The rough-sketch nature of the storytelling was palpable throughout these eight episodes. Characters spoke very… slowly… in between lines of dialogue… and even… in the middle… of lines. These pauses were perhaps meant to give greater dramatic heft to what was happening, but they instead sucked the energy out of scenes, and felt like they were trying to compensate for what wasn’t there in the scripts. The emotions also felt muted to the extreme throughout. Sabine cares so much about Ezra that she is willing to risk freeing Thrawn and allowing the Empire to rebuild. Yet when she finally reunites with her old friend, it plays more like she’s at Trader Joe’s running into someone who was her lab partner for a week in AP Chemistry.

The season also struggled to establish Thrawn as a big bad worthy of all the hype, and of the possibility of being the main villain in upcoming shows and/or movies. If you watched Rebels, and/or read the books that introduced Thrawn, you know that his distinguishing attribute is being smarter and less prone to overconfidence than other Imperial leaders like Grand Moff Tarkin. He recognizes the threat that Ahsoka poses to his escape, for instance, but also knows that all he has to do is slow her down. These episodes didn’t do a great job of turning his calculating nature into interesting drama, as he spent most of the time staring at holographic maps of the planet and getting reports of what his Night Troopers(*) were up to.

(*) There’s also no real explanation given for why the Troopers have remained so fanatically loyal to him even after he got them stranded so far from home, in such a hostile environment. In a longer season, there might have been room for an episode like “The Other 48 Days” from Lost, where we see what life has been like for the crew in the years since Ezra trapped them here, and the events that have made them more devoted to Thrawn than ever.  

The finale at least picks up the pace, with a number of lively action sequences pitting our heroes against TIE fighters, Night Troopers both living and undead, and the doomed Morgan Elsbeth (Diana Lee Inosanto). Even that had some rough edges, though. After Ahsoka and friends kill a roomful of Night Troopers, Morgan casts a spell reviving them in zombie form. But there’s no rhyme or reason to how these zombies behave, nor to how many Troopers total have been affected by the spell. At first, it seems like only these dead soldiers have been zombified, but soon it appears to be all the ones remaining on the planet’s surface. Sometimes, they shuffle along like they’re from The Walking Dead, and at other points they are sprinting like they’re in 28 Days Later. Some of them can be injured and then get back up, while others are impervious to any harm short of a serious head wound. At times, they relentlessly pursue our heroes; at others, they’re content to stand and watch Ahsoka duel, and then kill, the woman who created them. As with so many other aspects of the series, the zombie business seems to have been conceived with an endpoint that no one worried about properly setting up.

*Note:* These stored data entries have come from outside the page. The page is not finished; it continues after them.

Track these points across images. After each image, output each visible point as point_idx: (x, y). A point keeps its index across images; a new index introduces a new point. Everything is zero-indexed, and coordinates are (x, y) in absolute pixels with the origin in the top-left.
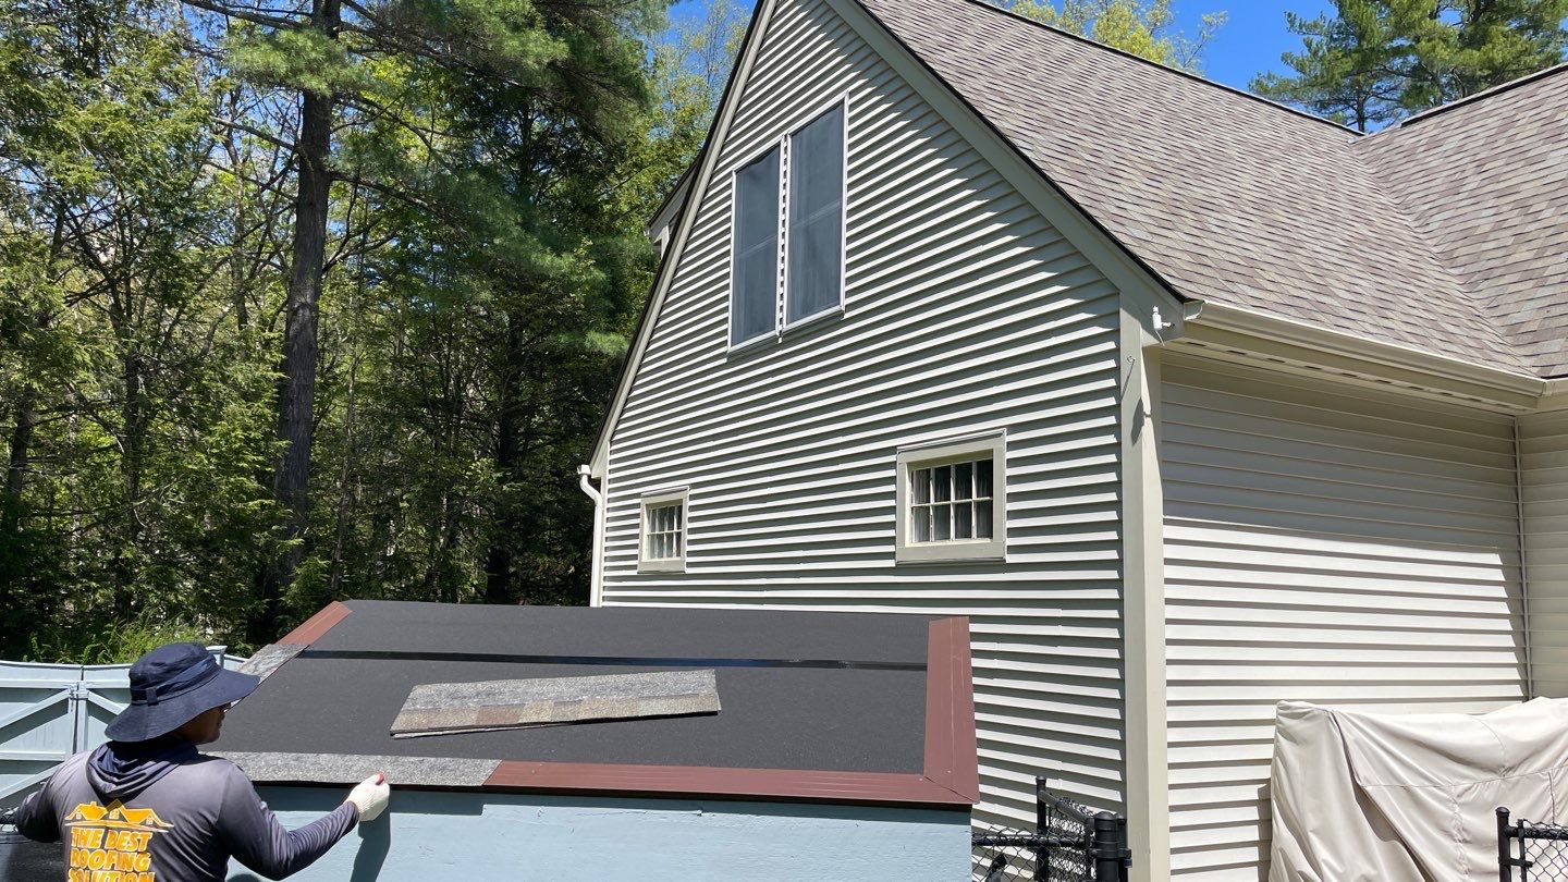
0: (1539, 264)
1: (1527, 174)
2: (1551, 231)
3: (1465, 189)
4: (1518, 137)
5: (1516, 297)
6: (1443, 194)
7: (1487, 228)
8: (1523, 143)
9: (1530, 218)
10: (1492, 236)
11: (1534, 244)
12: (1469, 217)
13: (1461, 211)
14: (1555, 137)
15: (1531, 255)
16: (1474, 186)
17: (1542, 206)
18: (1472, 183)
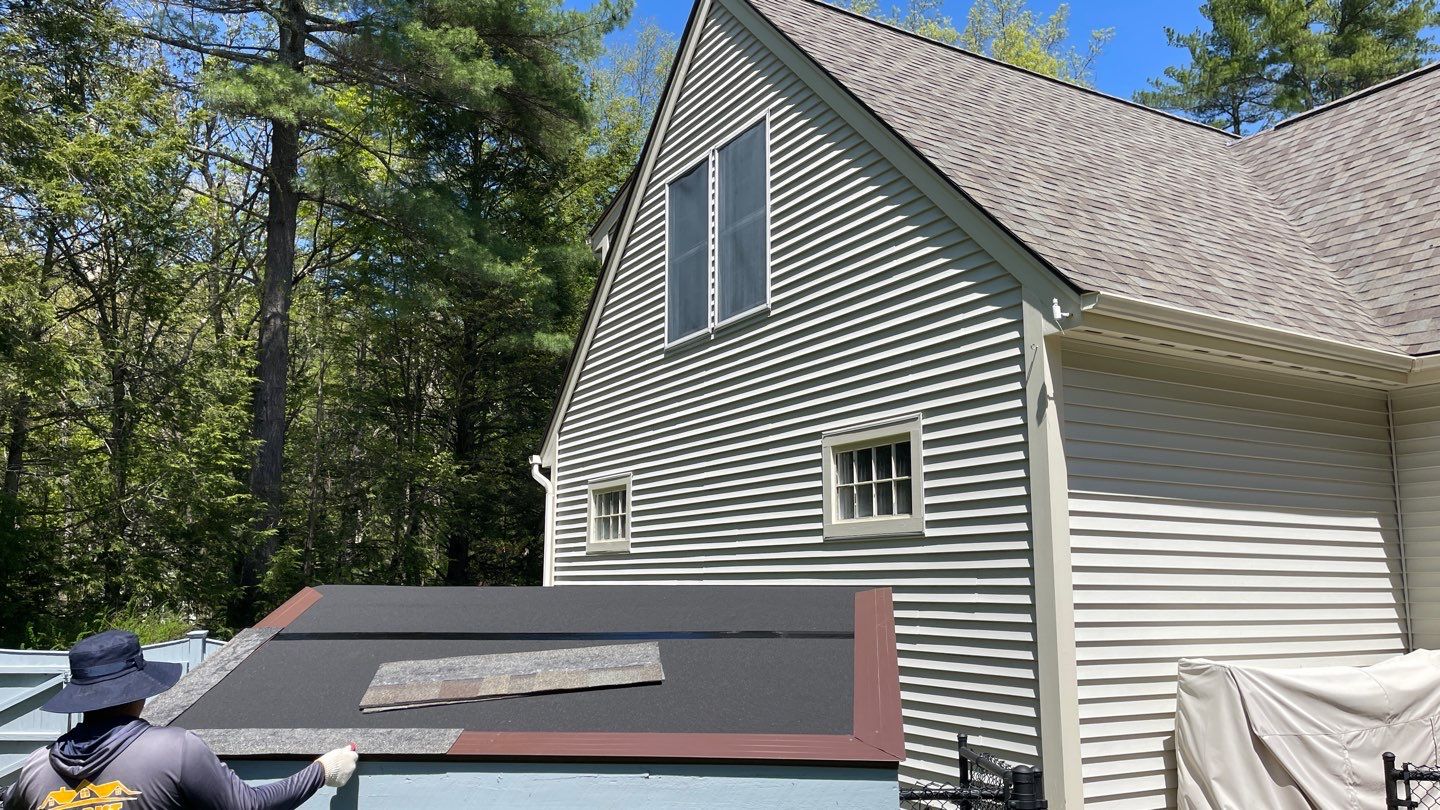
0: (1405, 251)
1: (1391, 169)
2: (1414, 222)
3: (1334, 184)
4: (1382, 136)
5: (1384, 282)
6: (1314, 190)
7: (1356, 220)
8: (1386, 142)
9: (1393, 211)
10: (1360, 228)
11: (1400, 234)
12: (1338, 210)
13: (1330, 206)
14: (1415, 136)
15: (1397, 243)
16: (1343, 181)
17: (1406, 199)
18: (1341, 179)
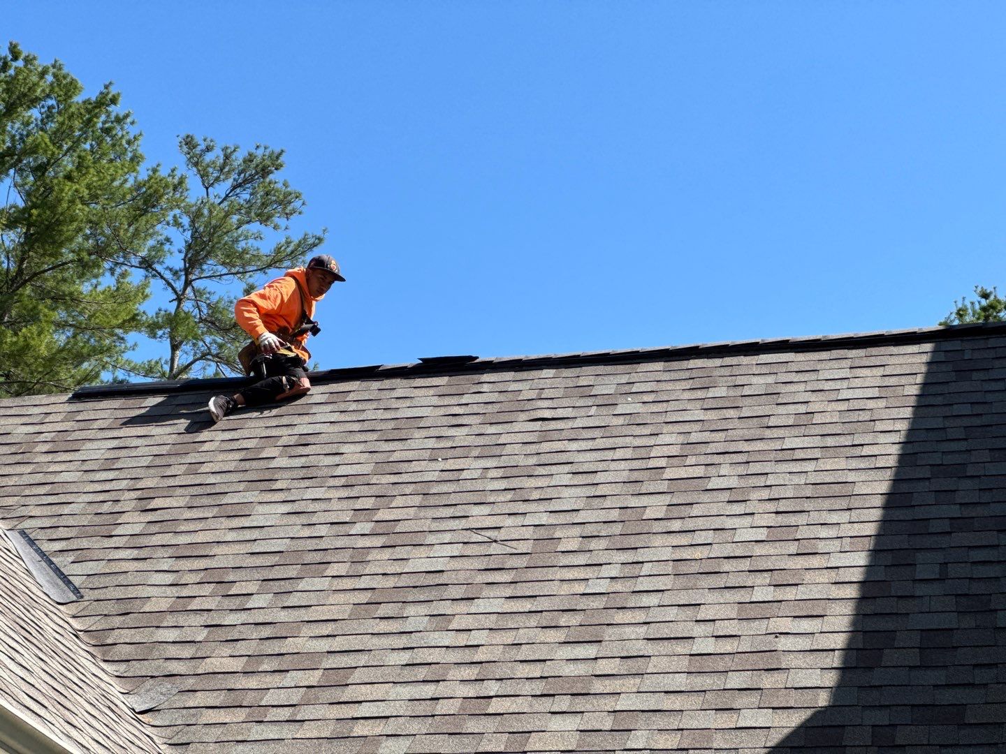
0: (252, 682)
1: (223, 529)
2: (267, 632)
3: (120, 530)
4: (204, 469)
5: (216, 732)
6: (85, 531)
7: (164, 605)
8: (212, 479)
9: (228, 603)
10: (170, 620)
11: (242, 648)
12: (130, 579)
13: (115, 567)
14: (265, 482)
15: (238, 665)
16: (137, 529)
17: (252, 588)
18: (134, 523)
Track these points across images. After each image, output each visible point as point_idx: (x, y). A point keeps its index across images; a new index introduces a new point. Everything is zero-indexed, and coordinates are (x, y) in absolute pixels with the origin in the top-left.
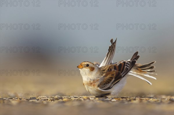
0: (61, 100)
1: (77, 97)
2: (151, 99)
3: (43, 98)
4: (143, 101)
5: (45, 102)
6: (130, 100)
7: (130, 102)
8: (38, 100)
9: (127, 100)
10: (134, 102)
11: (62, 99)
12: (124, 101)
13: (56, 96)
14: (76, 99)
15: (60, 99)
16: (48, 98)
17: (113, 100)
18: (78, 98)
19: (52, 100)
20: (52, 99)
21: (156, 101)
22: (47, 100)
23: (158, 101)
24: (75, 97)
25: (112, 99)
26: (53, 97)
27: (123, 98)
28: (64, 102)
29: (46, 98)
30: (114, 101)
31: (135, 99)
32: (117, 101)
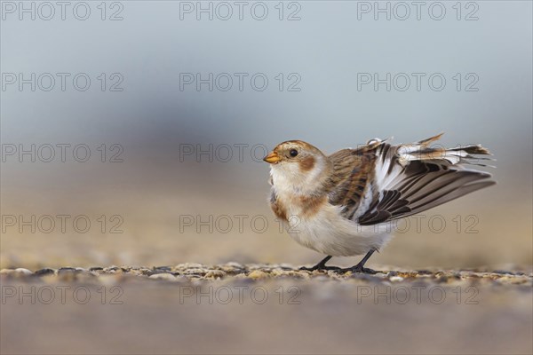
0: (242, 276)
1: (290, 269)
2: (505, 278)
3: (192, 268)
4: (482, 281)
5: (196, 281)
6: (444, 280)
7: (443, 285)
8: (178, 274)
9: (434, 277)
10: (456, 283)
11: (245, 271)
12: (427, 281)
13: (231, 264)
14: (287, 272)
15: (239, 272)
16: (206, 271)
17: (393, 279)
18: (292, 272)
19: (216, 276)
20: (216, 272)
21: (518, 283)
22: (203, 274)
23: (525, 281)
24: (285, 269)
25: (393, 274)
26: (220, 266)
27: (425, 272)
28: (251, 281)
29: (200, 271)
30: (397, 282)
31: (458, 277)
32: (405, 279)
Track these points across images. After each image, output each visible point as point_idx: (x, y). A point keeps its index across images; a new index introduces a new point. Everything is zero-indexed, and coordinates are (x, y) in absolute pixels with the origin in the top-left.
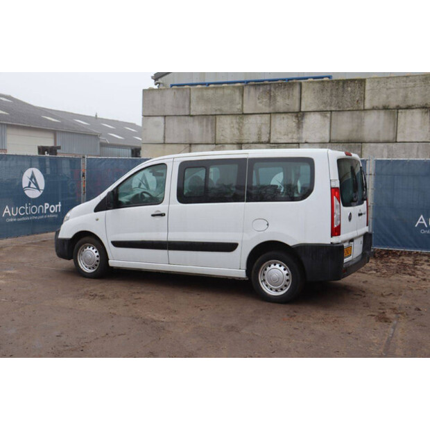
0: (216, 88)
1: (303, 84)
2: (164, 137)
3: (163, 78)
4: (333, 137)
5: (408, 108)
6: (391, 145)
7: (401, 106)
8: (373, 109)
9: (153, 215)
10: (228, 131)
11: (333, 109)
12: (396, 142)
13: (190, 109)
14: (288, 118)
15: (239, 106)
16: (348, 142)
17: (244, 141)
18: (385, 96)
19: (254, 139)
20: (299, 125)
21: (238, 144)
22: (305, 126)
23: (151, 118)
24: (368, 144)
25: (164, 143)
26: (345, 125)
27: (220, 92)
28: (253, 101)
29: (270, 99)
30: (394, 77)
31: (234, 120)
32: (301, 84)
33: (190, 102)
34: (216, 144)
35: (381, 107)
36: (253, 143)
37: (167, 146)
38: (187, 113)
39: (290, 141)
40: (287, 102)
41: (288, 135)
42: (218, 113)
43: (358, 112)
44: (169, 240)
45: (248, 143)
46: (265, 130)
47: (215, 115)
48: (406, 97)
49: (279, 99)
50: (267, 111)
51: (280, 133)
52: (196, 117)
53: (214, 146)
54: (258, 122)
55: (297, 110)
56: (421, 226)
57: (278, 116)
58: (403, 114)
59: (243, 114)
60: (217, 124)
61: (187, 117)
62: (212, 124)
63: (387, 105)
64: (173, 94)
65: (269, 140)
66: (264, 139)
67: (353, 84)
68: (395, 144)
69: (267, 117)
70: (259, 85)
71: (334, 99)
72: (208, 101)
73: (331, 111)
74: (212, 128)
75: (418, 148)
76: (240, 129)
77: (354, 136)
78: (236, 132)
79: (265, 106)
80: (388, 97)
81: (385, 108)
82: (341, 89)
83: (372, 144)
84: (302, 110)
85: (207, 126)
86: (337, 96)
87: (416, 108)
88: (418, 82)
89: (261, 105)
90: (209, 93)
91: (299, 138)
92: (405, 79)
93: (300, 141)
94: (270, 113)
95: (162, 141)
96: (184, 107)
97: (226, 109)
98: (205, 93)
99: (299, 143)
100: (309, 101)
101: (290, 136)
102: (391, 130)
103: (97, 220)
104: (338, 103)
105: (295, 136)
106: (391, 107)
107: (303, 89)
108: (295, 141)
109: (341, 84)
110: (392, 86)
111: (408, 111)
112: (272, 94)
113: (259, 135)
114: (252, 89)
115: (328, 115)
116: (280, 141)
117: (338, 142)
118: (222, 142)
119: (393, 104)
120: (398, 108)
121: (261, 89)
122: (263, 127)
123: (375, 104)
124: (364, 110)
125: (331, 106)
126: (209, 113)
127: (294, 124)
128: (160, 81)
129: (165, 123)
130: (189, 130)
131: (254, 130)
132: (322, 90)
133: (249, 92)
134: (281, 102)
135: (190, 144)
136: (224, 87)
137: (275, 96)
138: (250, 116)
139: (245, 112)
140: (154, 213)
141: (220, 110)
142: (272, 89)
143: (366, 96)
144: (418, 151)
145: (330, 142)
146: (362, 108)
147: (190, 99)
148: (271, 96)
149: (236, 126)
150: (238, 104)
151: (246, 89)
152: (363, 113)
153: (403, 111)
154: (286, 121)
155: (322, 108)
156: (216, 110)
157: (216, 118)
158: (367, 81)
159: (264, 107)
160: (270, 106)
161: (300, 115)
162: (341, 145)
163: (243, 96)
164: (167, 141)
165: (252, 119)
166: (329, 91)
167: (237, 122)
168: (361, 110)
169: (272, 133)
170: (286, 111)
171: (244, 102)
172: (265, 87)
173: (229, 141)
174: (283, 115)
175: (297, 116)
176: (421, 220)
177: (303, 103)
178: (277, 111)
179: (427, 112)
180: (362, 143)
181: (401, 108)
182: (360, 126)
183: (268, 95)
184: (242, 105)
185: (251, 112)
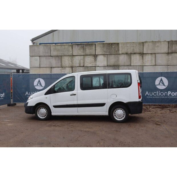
0: (62, 45)
1: (96, 44)
2: (40, 65)
3: (36, 41)
4: (108, 64)
5: (135, 54)
6: (129, 67)
8: (122, 54)
9: (71, 95)
10: (67, 62)
11: (108, 54)
13: (51, 53)
14: (91, 57)
15: (71, 53)
16: (114, 66)
17: (73, 66)
18: (126, 49)
19: (78, 65)
20: (95, 60)
21: (71, 67)
22: (97, 60)
23: (34, 57)
24: (121, 67)
25: (40, 67)
26: (112, 60)
27: (63, 47)
28: (77, 51)
29: (83, 50)
30: (129, 43)
31: (70, 58)
32: (95, 44)
33: (51, 51)
34: (62, 67)
35: (125, 53)
36: (77, 67)
37: (41, 68)
38: (50, 55)
39: (92, 66)
40: (90, 51)
41: (91, 64)
42: (63, 55)
43: (117, 55)
44: (78, 104)
45: (75, 67)
46: (82, 62)
47: (62, 56)
48: (134, 50)
49: (87, 50)
50: (83, 54)
51: (88, 63)
52: (53, 57)
53: (61, 68)
54: (79, 59)
55: (94, 54)
56: (147, 95)
57: (87, 56)
58: (133, 56)
59: (73, 56)
60: (62, 59)
61: (49, 57)
62: (60, 59)
63: (127, 52)
64: (43, 47)
65: (84, 65)
66: (82, 65)
67: (114, 45)
69: (82, 57)
70: (79, 44)
71: (108, 50)
72: (58, 50)
73: (107, 55)
74: (60, 61)
75: (138, 68)
76: (72, 62)
77: (116, 64)
78: (70, 62)
79: (82, 52)
80: (127, 50)
81: (127, 54)
82: (110, 46)
83: (122, 67)
84: (96, 54)
85: (58, 60)
86: (109, 49)
87: (137, 54)
88: (137, 45)
89: (80, 52)
90: (59, 47)
91: (95, 65)
92: (133, 43)
93: (96, 66)
94: (84, 55)
95: (39, 67)
96: (48, 53)
97: (66, 53)
98: (57, 47)
99: (95, 67)
100: (99, 51)
101: (92, 64)
102: (129, 61)
103: (46, 98)
104: (110, 52)
105: (94, 64)
106: (129, 53)
107: (96, 46)
108: (94, 66)
109: (110, 44)
110: (129, 46)
112: (84, 48)
113: (80, 64)
114: (76, 46)
115: (106, 56)
116: (88, 66)
117: (110, 66)
118: (65, 66)
119: (129, 52)
120: (131, 54)
121: (80, 46)
122: (81, 60)
123: (123, 52)
124: (119, 54)
125: (107, 53)
126: (59, 55)
127: (93, 59)
128: (34, 42)
129: (40, 59)
130: (51, 62)
131: (78, 62)
132: (104, 47)
133: (75, 47)
134: (88, 51)
135: (51, 68)
136: (64, 45)
137: (85, 49)
138: (76, 56)
139: (74, 55)
140: (71, 94)
141: (64, 54)
142: (84, 46)
143: (120, 49)
144: (138, 69)
145: (107, 66)
146: (118, 53)
147: (51, 50)
148: (84, 49)
149: (70, 60)
150: (70, 52)
151: (74, 46)
152: (119, 55)
153: (133, 55)
154: (90, 58)
155: (103, 53)
156: (62, 54)
157: (62, 57)
158: (120, 44)
159: (81, 53)
160: (84, 53)
161: (95, 56)
163: (73, 48)
164: (41, 66)
165: (77, 57)
166: (106, 47)
167: (70, 59)
168: (118, 54)
169: (85, 63)
170: (90, 54)
172: (81, 45)
173: (68, 66)
174: (89, 56)
175: (94, 56)
176: (147, 93)
177: (96, 51)
178: (86, 54)
179: (141, 55)
180: (119, 66)
181: (132, 54)
182: (118, 60)
183: (83, 48)
184: (73, 52)
185: (76, 55)
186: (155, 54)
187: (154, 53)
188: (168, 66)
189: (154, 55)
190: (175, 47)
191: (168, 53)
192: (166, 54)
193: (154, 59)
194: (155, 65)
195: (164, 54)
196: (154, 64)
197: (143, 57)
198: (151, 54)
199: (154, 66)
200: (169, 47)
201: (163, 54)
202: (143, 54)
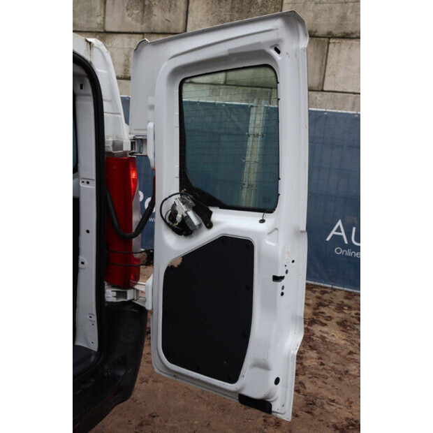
4: (230, 77)
5: (346, 36)
6: (315, 94)
7: (335, 32)
12: (322, 91)
15: (99, 20)
16: (252, 85)
18: (311, 15)
19: (119, 72)
28: (120, 13)
29: (143, 11)
40: (167, 16)
48: (344, 18)
49: (156, 10)
50: (139, 30)
54: (126, 46)
55: (181, 30)
58: (337, 46)
59: (105, 32)
63: (314, 30)
68: (320, 94)
69: (137, 40)
77: (261, 78)
79: (137, 21)
80: (316, 17)
89: (129, 19)
94: (143, 33)
97: (82, 22)
102: (317, 70)
106: (319, 34)
111: (344, 41)
112: (146, 3)
113: (127, 67)
117: (237, 85)
119: (323, 29)
120: (330, 36)
131: (119, 58)
134: (158, 17)
137: (150, 6)
138: (114, 36)
139: (108, 29)
145: (224, 84)
148: (144, 5)
150: (97, 16)
153: (337, 41)
159: (134, 23)
160: (142, 22)
162: (241, 89)
170: (165, 31)
171: (107, 13)
177: (190, 19)
178: (152, 30)
181: (334, 37)
183: (141, 4)
184: (104, 18)
185: (116, 30)
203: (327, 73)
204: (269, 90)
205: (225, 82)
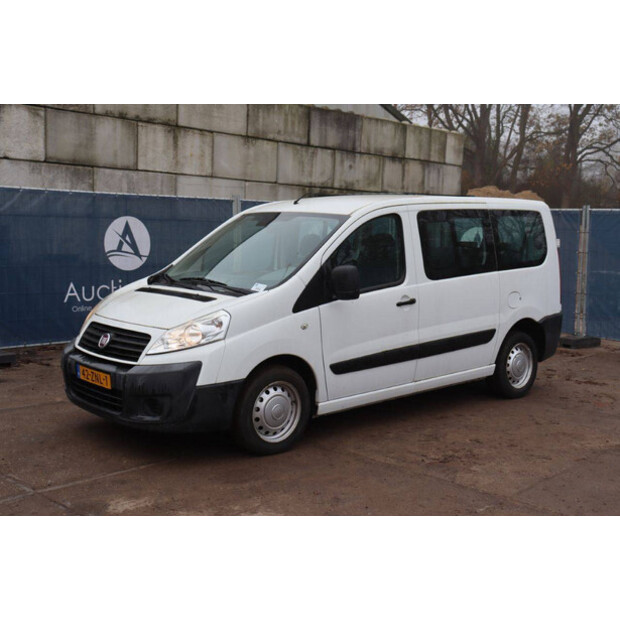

The first season of The Mandalorian, coupled with the hardcore fans’ love of Clone Wars and Rebels, seemed to establish Filoni as the creator best suited to steer the franchise out of an extended rocky period. But the later seasons and shows (not counting Andor, which Filoni didn’t have a hand in) have been uneven at best, genuinely bad (anything on Boba Fett not involving Mando and Grogu) at worst. Ahsoka seems certain that she and Sabine are meant to be stuck in another galaxy for now, and that things will work out for them. It’s hard to feel quite as confident about Star Wars itself at the moment, regardless of where, or if, we see Ahsoka next.